◆ **BRIEF**
Your answer should be the data below, reproduced with nothing changed.

◆ **DATA LISTING**
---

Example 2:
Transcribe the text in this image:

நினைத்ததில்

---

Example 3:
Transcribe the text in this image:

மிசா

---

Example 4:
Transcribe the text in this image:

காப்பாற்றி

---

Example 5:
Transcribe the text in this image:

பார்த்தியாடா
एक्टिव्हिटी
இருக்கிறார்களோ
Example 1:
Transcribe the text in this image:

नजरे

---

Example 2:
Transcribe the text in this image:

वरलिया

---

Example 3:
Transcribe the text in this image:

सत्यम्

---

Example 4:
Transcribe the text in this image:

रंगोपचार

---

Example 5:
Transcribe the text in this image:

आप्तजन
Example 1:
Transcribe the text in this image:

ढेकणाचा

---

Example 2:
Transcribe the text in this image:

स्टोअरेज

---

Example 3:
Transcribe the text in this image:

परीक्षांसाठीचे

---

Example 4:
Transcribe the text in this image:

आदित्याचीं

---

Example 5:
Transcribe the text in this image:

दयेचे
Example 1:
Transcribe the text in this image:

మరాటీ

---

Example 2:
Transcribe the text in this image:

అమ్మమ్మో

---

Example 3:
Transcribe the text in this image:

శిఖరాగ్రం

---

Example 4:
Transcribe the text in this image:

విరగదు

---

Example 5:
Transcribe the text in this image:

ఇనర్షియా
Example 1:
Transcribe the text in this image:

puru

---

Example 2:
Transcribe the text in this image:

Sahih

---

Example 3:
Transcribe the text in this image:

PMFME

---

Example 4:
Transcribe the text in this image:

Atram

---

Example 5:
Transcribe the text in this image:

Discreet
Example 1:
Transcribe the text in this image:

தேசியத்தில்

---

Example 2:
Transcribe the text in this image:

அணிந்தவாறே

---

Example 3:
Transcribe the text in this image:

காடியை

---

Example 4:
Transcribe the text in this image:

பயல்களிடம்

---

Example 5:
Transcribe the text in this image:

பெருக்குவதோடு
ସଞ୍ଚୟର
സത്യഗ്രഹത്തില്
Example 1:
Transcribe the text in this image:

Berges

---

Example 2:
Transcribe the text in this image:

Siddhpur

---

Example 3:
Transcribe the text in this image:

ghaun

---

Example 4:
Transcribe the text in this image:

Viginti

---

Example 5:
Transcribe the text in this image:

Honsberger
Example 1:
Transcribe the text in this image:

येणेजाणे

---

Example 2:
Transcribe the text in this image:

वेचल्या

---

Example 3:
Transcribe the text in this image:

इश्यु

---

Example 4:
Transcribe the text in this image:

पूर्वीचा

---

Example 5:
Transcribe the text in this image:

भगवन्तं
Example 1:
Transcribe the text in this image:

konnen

◆ **FINISHED TASK**
---

Example 2:
Transcribe the text in this image:

நினைத்ததில்

---

Example 3:
Transcribe the text in this image:

மிசா

---

Example 4:
Transcribe the text in this image:

காப்பாற்றி

---

Example 5:
Transcribe the text in this image:

பார்த்தியாடா
एक्टिव्हिटी
இருக்கிறார்களோ
Example 1:
Transcribe the text in this image:

नजरे

---

Example 2:
Transcribe the text in this image:

वरलिया

---

Example 3:
Transcribe the text in this image:

सत्यम्

---

Example 4:
Transcribe the text in this image:

रंगोपचार

---

Example 5:
Transcribe the text in this image:

आप्तजन
Example 1:
Transcribe the text in this image:

ढेकणाचा

---

Example 2:
Transcribe the text in this image:

स्टोअरेज

---

Example 3:
Transcribe the text in this image:

परीक्षांसाठीचे

---

Example 4:
Transcribe the text in this image:

आदित्याचीं

---

Example 5:
Transcribe the text in this image:

दयेचे
Example 1:
Transcribe the text in this image:

మరాటీ

---

Example 2:
Transcribe the text in this image:

అమ్మమ్మో

---

Example 3:
Transcribe the text in this image:

శిఖరాగ్రం

---

Example 4:
Transcribe the text in this image:

విరగదు

---

Example 5:
Transcribe the text in this image:

ఇనర్షియా
Example 1:
Transcribe the text in this image:

puru

---

Example 2:
Transcribe the text in this image:

Sahih

---

Example 3:
Transcribe the text in this image:

PMFME

---

Example 4:
Transcribe the text in this image:

Atram

---

Example 5:
Transcribe the text in this image:

Discreet
Example 1:
Transcribe the text in this image:

தேசியத்தில்

---

Example 2:
Transcribe the text in this image:

அணிந்தவாறே

---

Example 3:
Transcribe the text in this image:

காடியை

---

Example 4:
Transcribe the text in this image:

பயல்களிடம்

---

Example 5:
Transcribe the text in this image:

பெருக்குவதோடு
ସଞ୍ଚୟର
സത്യഗ്രഹത്തില്
Example 1:
Transcribe the text in this image:

Berges

---

Example 2:
Transcribe the text in this image:

Siddhpur

---

Example 3:
Transcribe the text in this image:

ghaun

---

Example 4:
Transcribe the text in this image:

Viginti

---

Example 5:
Transcribe the text in this image:

Honsberger
Example 1:
Transcribe the text in this image:

येणेजाणे

---

Example 2:
Transcribe the text in this image:

वेचल्या

---

Example 3:
Transcribe the text in this image:

इश्यु

---

Example 4:
Transcribe the text in this image:

पूर्वीचा

---

Example 5:
Transcribe the text in this image:

भगवन्तं
Example 1:
Transcribe the text in this image:

konnen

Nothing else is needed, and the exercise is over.